§ **TASK BRIEF**
Working from the listing below, set down every line exactly.

§ **ENTRIES PROVIDED**
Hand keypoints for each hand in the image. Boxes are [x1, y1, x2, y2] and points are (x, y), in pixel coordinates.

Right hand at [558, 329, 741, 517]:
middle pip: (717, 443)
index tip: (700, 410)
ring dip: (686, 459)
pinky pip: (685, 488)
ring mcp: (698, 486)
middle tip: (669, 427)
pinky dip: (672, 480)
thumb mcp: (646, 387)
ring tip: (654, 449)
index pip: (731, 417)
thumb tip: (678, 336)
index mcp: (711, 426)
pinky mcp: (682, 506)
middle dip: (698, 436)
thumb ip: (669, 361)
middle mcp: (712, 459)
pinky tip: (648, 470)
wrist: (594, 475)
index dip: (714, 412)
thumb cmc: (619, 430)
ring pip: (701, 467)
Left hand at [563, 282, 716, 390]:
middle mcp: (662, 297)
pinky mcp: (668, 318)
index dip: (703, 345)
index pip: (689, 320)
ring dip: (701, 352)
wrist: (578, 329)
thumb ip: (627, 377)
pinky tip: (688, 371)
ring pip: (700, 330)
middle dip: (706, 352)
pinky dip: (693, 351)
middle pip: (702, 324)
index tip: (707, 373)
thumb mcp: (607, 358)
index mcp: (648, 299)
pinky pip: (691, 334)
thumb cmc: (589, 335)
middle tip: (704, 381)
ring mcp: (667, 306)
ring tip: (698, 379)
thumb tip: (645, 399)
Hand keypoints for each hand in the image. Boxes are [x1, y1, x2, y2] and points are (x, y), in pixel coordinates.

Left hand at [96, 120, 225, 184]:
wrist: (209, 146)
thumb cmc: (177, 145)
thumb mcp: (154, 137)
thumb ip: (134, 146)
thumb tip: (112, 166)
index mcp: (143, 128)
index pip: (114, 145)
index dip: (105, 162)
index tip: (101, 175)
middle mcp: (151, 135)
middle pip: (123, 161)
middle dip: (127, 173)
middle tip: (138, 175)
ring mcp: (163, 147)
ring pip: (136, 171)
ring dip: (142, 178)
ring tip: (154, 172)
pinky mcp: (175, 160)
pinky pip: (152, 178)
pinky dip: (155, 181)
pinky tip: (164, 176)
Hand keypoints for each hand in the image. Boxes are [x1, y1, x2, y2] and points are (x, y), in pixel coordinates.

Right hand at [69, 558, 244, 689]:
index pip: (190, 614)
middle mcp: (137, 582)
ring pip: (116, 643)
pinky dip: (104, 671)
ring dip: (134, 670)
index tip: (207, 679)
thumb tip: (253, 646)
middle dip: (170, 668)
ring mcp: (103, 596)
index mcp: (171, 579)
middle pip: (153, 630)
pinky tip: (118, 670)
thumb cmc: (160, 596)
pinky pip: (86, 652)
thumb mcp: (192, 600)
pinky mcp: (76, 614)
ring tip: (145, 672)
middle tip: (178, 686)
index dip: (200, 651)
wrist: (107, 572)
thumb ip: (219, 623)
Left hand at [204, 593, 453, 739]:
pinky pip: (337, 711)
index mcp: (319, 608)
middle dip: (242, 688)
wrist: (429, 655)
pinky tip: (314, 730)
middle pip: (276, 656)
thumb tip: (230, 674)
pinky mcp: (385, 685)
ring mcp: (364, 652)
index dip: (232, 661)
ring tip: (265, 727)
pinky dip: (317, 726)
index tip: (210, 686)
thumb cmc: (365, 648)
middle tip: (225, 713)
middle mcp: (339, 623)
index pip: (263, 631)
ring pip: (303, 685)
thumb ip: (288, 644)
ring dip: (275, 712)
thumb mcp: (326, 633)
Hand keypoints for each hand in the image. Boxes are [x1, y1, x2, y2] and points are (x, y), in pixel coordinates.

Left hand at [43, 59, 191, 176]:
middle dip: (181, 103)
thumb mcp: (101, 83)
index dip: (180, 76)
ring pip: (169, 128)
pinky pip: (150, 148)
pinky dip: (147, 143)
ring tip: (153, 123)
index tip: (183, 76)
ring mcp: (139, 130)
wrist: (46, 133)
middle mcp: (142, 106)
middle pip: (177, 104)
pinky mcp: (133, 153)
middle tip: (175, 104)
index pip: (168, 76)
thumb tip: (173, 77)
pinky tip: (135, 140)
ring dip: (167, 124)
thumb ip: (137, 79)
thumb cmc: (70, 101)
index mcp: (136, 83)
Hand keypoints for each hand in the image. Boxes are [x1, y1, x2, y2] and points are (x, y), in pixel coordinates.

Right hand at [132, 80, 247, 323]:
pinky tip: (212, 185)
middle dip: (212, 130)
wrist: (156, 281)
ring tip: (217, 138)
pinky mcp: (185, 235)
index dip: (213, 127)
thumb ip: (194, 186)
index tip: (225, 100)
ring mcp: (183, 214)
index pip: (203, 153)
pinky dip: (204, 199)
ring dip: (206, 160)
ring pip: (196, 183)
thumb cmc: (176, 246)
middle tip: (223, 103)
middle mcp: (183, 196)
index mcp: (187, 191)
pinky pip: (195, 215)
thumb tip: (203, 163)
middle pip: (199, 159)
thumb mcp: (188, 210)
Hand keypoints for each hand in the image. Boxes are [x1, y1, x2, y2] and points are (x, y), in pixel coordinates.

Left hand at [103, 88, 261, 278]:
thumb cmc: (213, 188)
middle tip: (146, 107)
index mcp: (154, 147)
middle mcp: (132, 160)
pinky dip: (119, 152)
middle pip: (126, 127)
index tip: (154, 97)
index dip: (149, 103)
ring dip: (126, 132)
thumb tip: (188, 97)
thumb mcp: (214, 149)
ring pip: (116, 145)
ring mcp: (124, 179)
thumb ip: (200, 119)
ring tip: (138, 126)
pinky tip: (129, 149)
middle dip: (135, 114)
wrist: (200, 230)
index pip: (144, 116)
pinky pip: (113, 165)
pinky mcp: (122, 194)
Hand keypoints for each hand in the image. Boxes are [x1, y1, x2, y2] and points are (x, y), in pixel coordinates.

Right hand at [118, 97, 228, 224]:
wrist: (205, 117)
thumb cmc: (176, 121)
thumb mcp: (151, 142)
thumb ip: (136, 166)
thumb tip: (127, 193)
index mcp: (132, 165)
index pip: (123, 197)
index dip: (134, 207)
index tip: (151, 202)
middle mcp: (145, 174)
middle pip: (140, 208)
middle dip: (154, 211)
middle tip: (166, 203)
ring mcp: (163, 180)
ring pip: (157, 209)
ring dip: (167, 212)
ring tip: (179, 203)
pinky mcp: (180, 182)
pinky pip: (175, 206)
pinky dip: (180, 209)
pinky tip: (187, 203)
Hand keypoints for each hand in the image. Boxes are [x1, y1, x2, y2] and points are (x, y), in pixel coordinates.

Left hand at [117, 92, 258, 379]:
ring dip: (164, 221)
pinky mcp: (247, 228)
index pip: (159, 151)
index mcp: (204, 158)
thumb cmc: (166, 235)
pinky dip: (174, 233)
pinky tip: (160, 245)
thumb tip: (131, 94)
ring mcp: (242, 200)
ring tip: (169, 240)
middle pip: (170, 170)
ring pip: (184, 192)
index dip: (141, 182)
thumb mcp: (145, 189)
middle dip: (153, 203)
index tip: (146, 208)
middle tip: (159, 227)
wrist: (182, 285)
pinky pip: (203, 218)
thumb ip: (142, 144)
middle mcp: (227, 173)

§ **FINISHED EXERCISE**
Hand keypoints for each hand in the image. Boxes are [x1, y1, x2, y2] and points are (x, y), in pixel coordinates.

Right hand at [558, 329, 741, 517]:
middle pip: (717, 443)
index tip: (700, 410)
ring dip: (686, 459)
pinky pip: (685, 488)
ring mcp: (698, 486)
middle tip: (669, 427)
pinky dip: (672, 480)
thumb mcp: (646, 387)
ring tip: (654, 449)
index pip: (731, 417)
thumb tip: (678, 336)
index mcp: (711, 426)
pinky mcp: (682, 506)
middle dip: (698, 436)
thumb ip: (669, 361)
middle mcp: (712, 459)
pinky tip: (648, 470)
wrist: (594, 475)
index dip: (714, 412)
thumb cmc: (619, 430)
ring pip: (701, 467)
Left hand at [563, 282, 716, 390]:
middle mcp: (662, 297)
pinky mcp: (668, 318)
index dip: (703, 345)
index pip: (689, 320)
ring dip: (701, 352)
wrist: (578, 329)
thumb ip: (627, 377)
pinky tip: (688, 371)
ring pip: (700, 330)
middle dip: (706, 352)
pinky dip: (693, 351)
middle pip: (702, 324)
index tip: (707, 373)
thumb mcp: (607, 358)
index mcp: (648, 299)
pinky pip: (691, 334)
thumb cmc: (589, 335)
middle tip: (704, 381)
ring mcp: (667, 306)
ring tip: (698, 379)
thumb tip: (645, 399)
Hand keypoints for each hand in the image. Boxes are [x1, y1, x2, y2] and points are (x, y), in pixel coordinates.

Left hand at [96, 120, 225, 184]:
wrist: (209, 146)
thumb cmc: (177, 145)
thumb mcp: (154, 137)
thumb ip: (134, 146)
thumb tip: (112, 166)
index mcp: (143, 128)
index pip: (114, 145)
index dip: (105, 162)
index tip: (101, 175)
middle mcp: (151, 135)
middle pip: (123, 161)
middle dip: (127, 173)
middle tip: (138, 175)
ring mcp: (163, 147)
ring pip: (136, 171)
ring dip: (142, 178)
ring tip: (154, 172)
pinky mcp: (175, 160)
pinky pip: (152, 178)
pinky dip: (155, 181)
pinky tip: (164, 176)
Hand keypoints for each hand in the image. Boxes are [x1, y1, x2, y2] and points are (x, y), in pixel coordinates.

Right hand at [69, 558, 244, 689]:
index pip: (190, 614)
middle mcp: (137, 582)
ring pip: (116, 643)
pinky dip: (104, 671)
ring dip: (134, 670)
index tip: (207, 679)
thumb tip: (253, 646)
middle dip: (170, 668)
ring mcp: (103, 596)
index mcp: (171, 579)
middle pip: (153, 630)
pinky tip: (118, 670)
thumb cmc: (160, 596)
pinky pip: (86, 652)
thumb mcp: (192, 600)
pinky mcp: (76, 614)
ring tip: (145, 672)
middle tip: (178, 686)
index dip: (200, 651)
wrist: (107, 572)
thumb ip: (219, 623)
Left hand at [204, 593, 453, 739]:
pinky pip: (337, 711)
index mcp: (319, 608)
middle dip: (242, 688)
wrist: (429, 655)
pinky tip: (314, 730)
middle pip: (276, 656)
thumb tip: (230, 674)
pinky mcp: (385, 685)
ring mcp: (364, 652)
index dip: (232, 661)
ring tip: (265, 727)
pinky dip: (317, 726)
index tip: (210, 686)
thumb cmc: (365, 648)
middle tip: (225, 713)
middle mcp: (339, 623)
index pip: (263, 631)
ring pip: (303, 685)
thumb ip: (288, 644)
ring dip: (275, 712)
thumb mcp: (326, 633)
Hand keypoints for each hand in the image. Boxes are [x1, y1, x2, y2] and points are (x, y), in pixel coordinates.

Left hand at [43, 59, 191, 176]:
middle dip: (181, 103)
thumb mcp: (101, 83)
index dip: (180, 76)
ring pip: (169, 128)
pinky pip: (150, 148)
pinky dip: (147, 143)
ring tip: (153, 123)
index tip: (183, 76)
ring mcp: (139, 130)
wrist: (46, 133)
middle mcp: (142, 106)
middle pip: (177, 104)
pinky mcp: (133, 153)
middle tip: (175, 104)
index pip: (168, 76)
thumb tip: (173, 77)
pinky tip: (135, 140)
ring dip: (167, 124)
thumb ip: (137, 79)
thumb cmc: (70, 101)
index mcp: (136, 83)
Hand keypoints for each hand in the image. Boxes are [x1, y1, x2, y2] and points are (x, y), in pixel coordinates.

Right hand at [132, 80, 247, 323]:
pinky tip: (212, 185)
middle dip: (212, 130)
wrist: (156, 281)
ring tip: (217, 138)
pinky mcp: (185, 235)
index dip: (213, 127)
thumb ip: (194, 186)
index tip: (225, 100)
ring mcp: (183, 214)
index pip: (203, 153)
pinky dip: (204, 199)
ring dip: (206, 160)
ring pip: (196, 183)
thumb cmc: (176, 246)
middle tip: (223, 103)
middle mcp: (183, 196)
index mcp: (187, 191)
pinky pip: (195, 215)
thumb tip: (203, 163)
middle pip: (199, 159)
thumb mcp: (188, 210)
Hand keypoints for each hand in the image. Boxes are [x1, y1, x2, y2] and points are (x, y), in pixel coordinates.

Left hand at [103, 88, 261, 278]:
thumb cmc: (213, 188)
middle tip: (146, 107)
index mcp: (154, 147)
middle mcp: (132, 160)
pinky dip: (119, 152)
middle pip: (126, 127)
index tip: (154, 97)
index dip: (149, 103)
ring dip: (126, 132)
thumb tip: (188, 97)
thumb mcp: (214, 149)
ring pip: (116, 145)
ring mcp: (124, 179)
thumb ip: (200, 119)
ring tip: (138, 126)
pinky tip: (129, 149)
middle dip: (135, 114)
wrist: (200, 230)
index pip: (144, 116)
pinky pip: (113, 165)
pinky mcp: (122, 194)
Hand keypoints for each hand in the image. Boxes are [x1, y1, x2, y2] and points are (x, y), in pixel coordinates.

Right hand at [118, 97, 228, 224]:
wrist: (205, 117)
thumb cmc: (176, 121)
thumb mcp: (151, 142)
thumb ip: (136, 166)
thumb tip: (127, 193)
index mcp: (132, 165)
index pip: (123, 197)
index dip: (134, 207)
index tip: (151, 202)
middle mcp: (145, 174)
middle pip: (140, 208)
middle dip: (154, 211)
middle tip: (166, 203)
ring mcp: (163, 180)
ring pip: (157, 209)
ring dip: (167, 212)
ring tip: (179, 203)
pinky mcp: (180, 182)
pinky pip: (175, 206)
pinky dip: (180, 209)
pinky tip: (187, 203)
Hand keypoints for each hand in the image. Boxes are [x1, y1, x2, y2] and points are (x, y), in pixel coordinates.

Left hand at [117, 92, 258, 379]:
ring dip: (164, 221)
pinky mcp: (247, 228)
index pip: (159, 151)
index mcp: (204, 158)
thumb cmc: (166, 235)
pinky dip: (174, 233)
pinky tip: (160, 245)
thumb tip: (131, 94)
ring mcp: (242, 200)
ring tip: (169, 240)
middle pip: (170, 170)
ring pip: (184, 192)
index dip: (141, 182)
thumb mcp: (145, 189)
middle dip: (153, 203)
index tip: (146, 208)
middle tip: (159, 227)
wrist: (182, 285)
pinky pip: (203, 218)
thumb ip: (142, 144)
middle mcp: (227, 173)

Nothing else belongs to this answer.